Reducing the sharpness of UV Map edges

Did I dream this or was there recently a way in Blender to blur one UV Mapped area more gently into another? I do dream of Blender.

ex. I have a sweater sleeve and an arm. I’ve drawn the whole thing but want to change the arm differently than the cuff knitting. Best solution would be this blurry edge ability and use the same image. If I can’t reduce the sharpness of UV Map edges against each other, I have to draw everything over again so where the cabling meets the cuff, there isn’t a sharp division.

Any reminder would be very welcomed!

never heard of it but that sounds dope haha

You probably dreamed it.

However, it would be possible to use vertex color channels as a mask to blend textures together (using ramps to control the falloff).

Just to add a bit to Ace Dragon’s post: you can blend textures as you need and by all means, but each texture can only have one UV map…

It doesn’t make too much sense to blend different uvmaps… it’s like puting two different maps and saying: The treasure (color) is somewhere between this x in the top map and the other x in the bottom one… :confused:

If you have baked the texture which now has these sharp transitions and export uvs for the seam border region- faces along the seams (select seam edges, Ctrl-NumpadPlus), what if you used this exported uv image to create a mask to use for resynthesizer or heal selection tools in photo editor?
Just a fix idea…

Edit: Scratch this or use where appropriate. After reading #1 several times i can not get where smoothness helps to deal with sharp transition sleeve/arm.

I ended up adjusting things in GIMP which worked fine but maybe, because eppo’s right, a better example would be the outer edge of lips transitioning to the color of skin. I know that we can just draw the difference in one map but if they were two maps, and not everyone’s lip color is a straight jump to skin color, a little bleed would go a long way toward realism.

The memory I have is so real! I’m not surprised I might have imagined it. Vertex color channels is something I’m not familiar with. I’ll look into that for future use. Thanks for the good effort!

A month and two days later, I stumbled into the source of my confusion. What I was barely remembering only applies to specific setups but it’s real. Box Blending Method, Projection Blend.

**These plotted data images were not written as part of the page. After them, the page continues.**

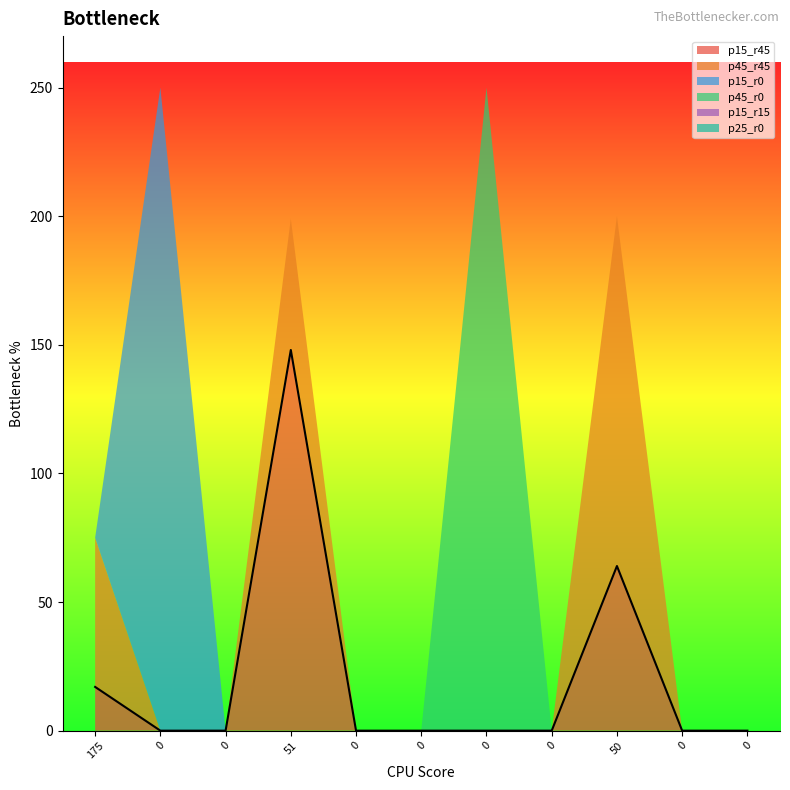

What are all the series names shown in the legend?

p15_r45, p45_r45, p15_r0, p45_r0, p15_r15, p25_r0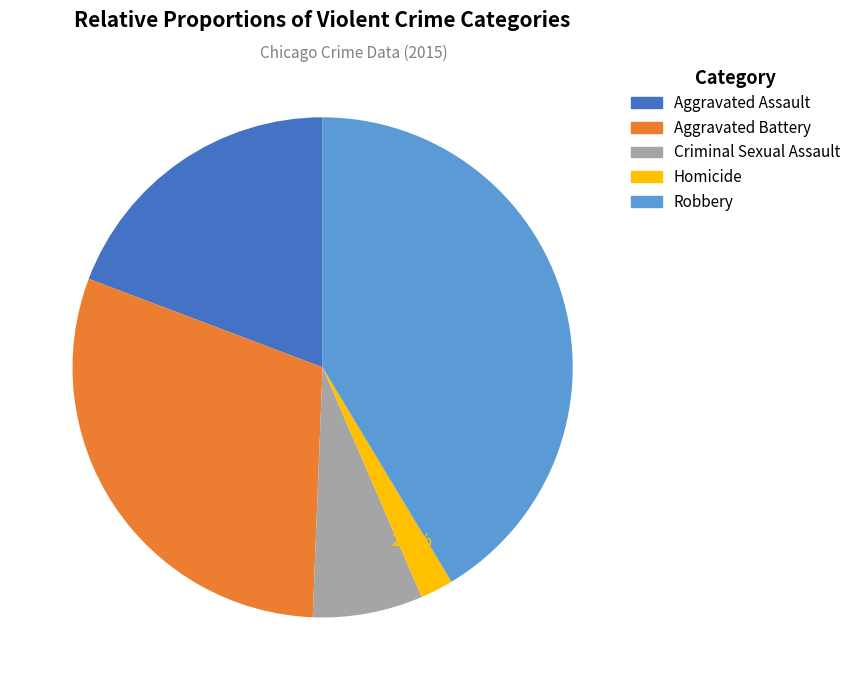

What percentage is NOT represented by Homicide?

97.9%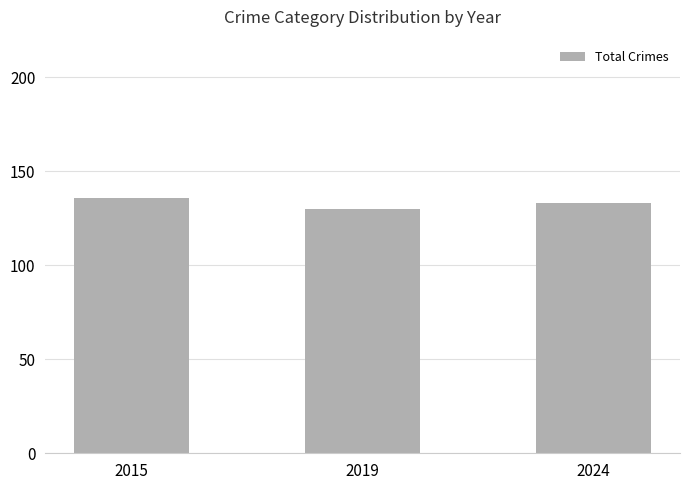

Reading right to left, list all the values displayed in this chart.

133	130	136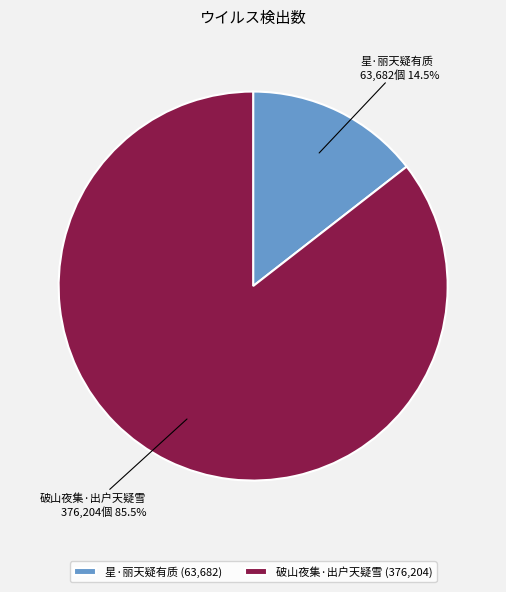

The 破山夜集·出户天疑雪 slice represents 91% of the pie. True or false?

False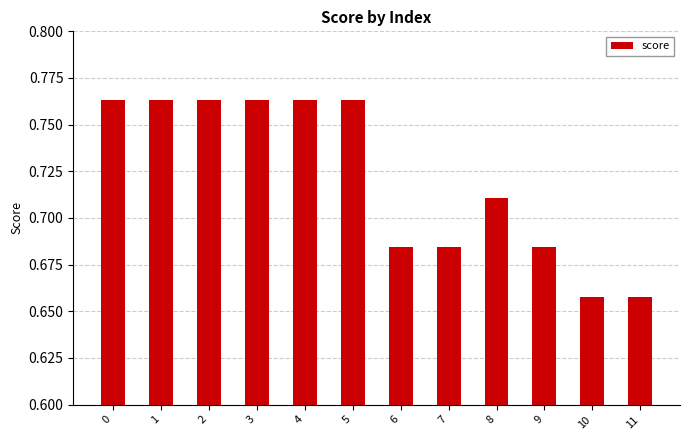

How many data points does each series have?

12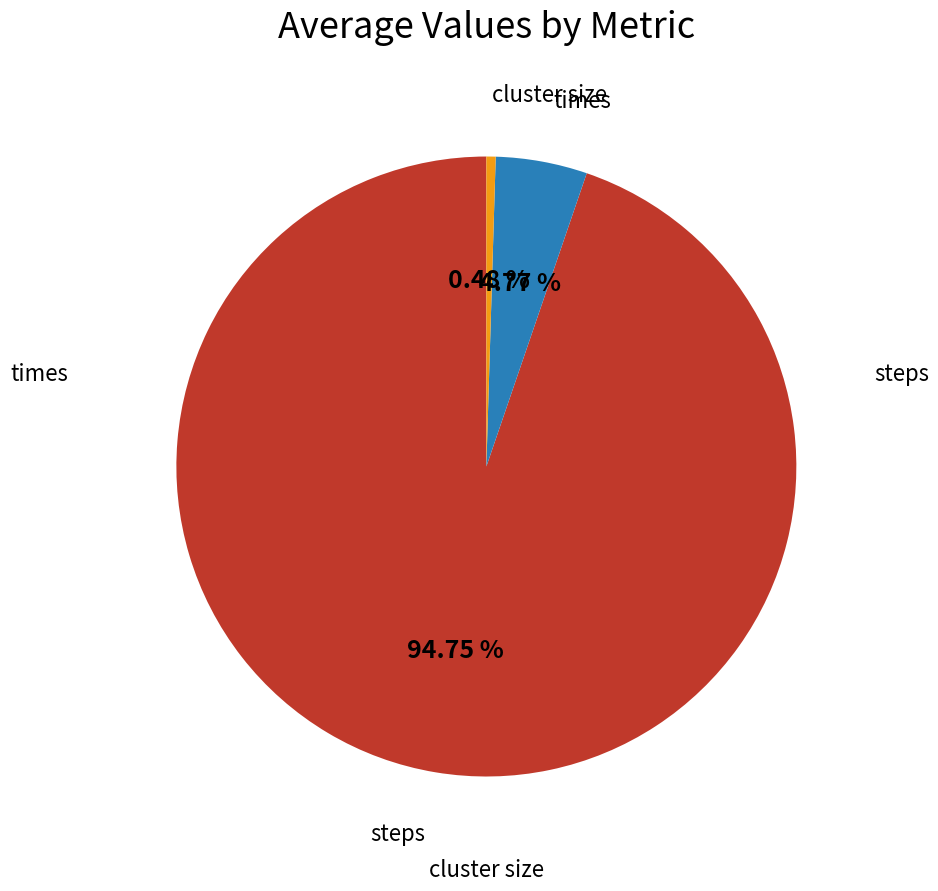

Is there any slice that represents more than half of the pie?

Yes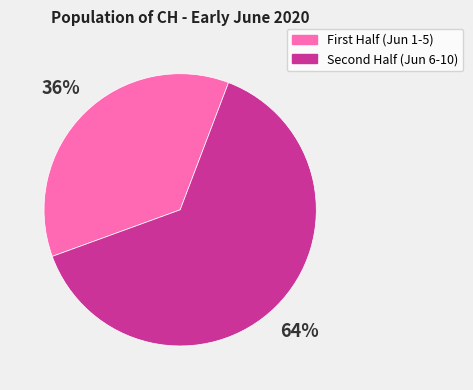

To the nearest percent, what is the average slice percentage?

50%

Most originally: http://www.neilblevins.com/cg_education/blended_box_mapping/blended_box_mapping.htm
Reference to 2.63’s Cycles ability via Tears of Steel: https://mango.blender.org/production/blended_box/
Most recent mention as a technique in tutorial book: http://adventuresinblender.blogspot.co.uk/2015/03/enrico-valenza-blender-cycles-materials.html (1/3rd down, the ROCK picture)

So I’m happy to say I’m not totally unaware. I’m just confused. Thanks for trying to help; I know my bad description didn’t suggest I was thinking of Box Blending which you probably knew about anyway. And, keseyrage, with product demos and boxes, this is something you should know.